Upgrades to football facilities planned at city, county schools
Wednesday, February 27, 2013 12:00 AM
In an effort to update their respective campuses, superintendents of both city and county school districts plan to update their football facilities.
Terry Larabee, superintendent of the Philadelphia Public School District, said work would begin in the spring to replace the current wooden visitor bleachers at Harpole Stadium with new metal ones.
"They're [the wooden bleachers] very dangerous with gaps in spaces," he said. "We have a problem each year with board rot."
The new bleachers will be metal with an extra 250 seating capacity, bringing the number of seats from 500 to 750.
Larabee also noted the new bleachers would add to the aesthetics of the stadium, as well as save money for the school.
"We're more concerned with safety and the new bleachers will be solid so people can't fall through," he said.
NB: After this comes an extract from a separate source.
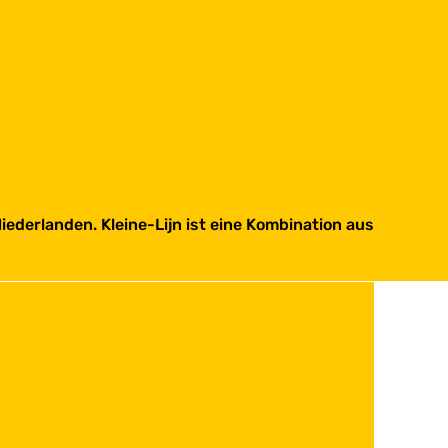
iederlanden. Kleine-Lijn ist eine Kombination aus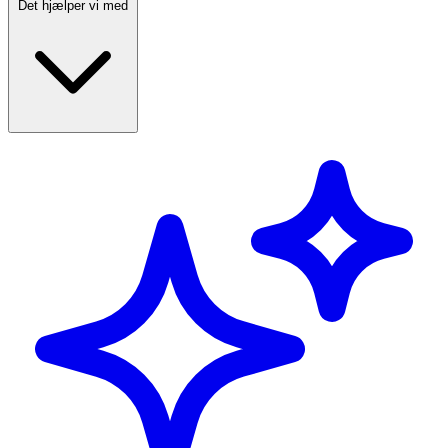
Det hjælper vi med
On the other side of town, County Superintendent Tommy Dearing said his school is discussing plans to update the home bleachers and press box at Rocket Field.
"We're still in the planning stages and no designs have been approved yet," he said. "We're just tossing around ideas."
Dearing noted that any changes would be part of an overall building update project. This project, hypothetically, might also include adding a new wing for more classrooms, he said.
"We're kind of landlocked with space so we would need to make sure changes would be where we could get the greatest use," Dearing said.
While both schools are in the planning stages now, Philadelphia has already allocated funds for the construction.
Funds were already obtained from a 10-year, 3-mill bond, he said.
The money is allocated for "capital improvements."
Larabee noted some people might lament the fact that the school is spending money on new bleachers.
"These funds can only be used for capital improvements, like the bleachers," he said. "Right now I'm more concerned with everyone's safety."
Larabee said the School Board has nine bids under advisement for the project.
Construction is expected to begin this spring with an estimated 75 days allotted for construction.
"They'll be finished before football season," Larabee said. "They'd better be."
Philadelphia is also expected to start work on updating the roof of the main high school building.
This work, which is still in the bidding phase, is to complete the previous work began in 2011 by Norman Enterprises of Meridian.
Over the past few years, both schools have worked to improve their facilities with the addition of new concession stands, at Neshoba, and roofs at both schools.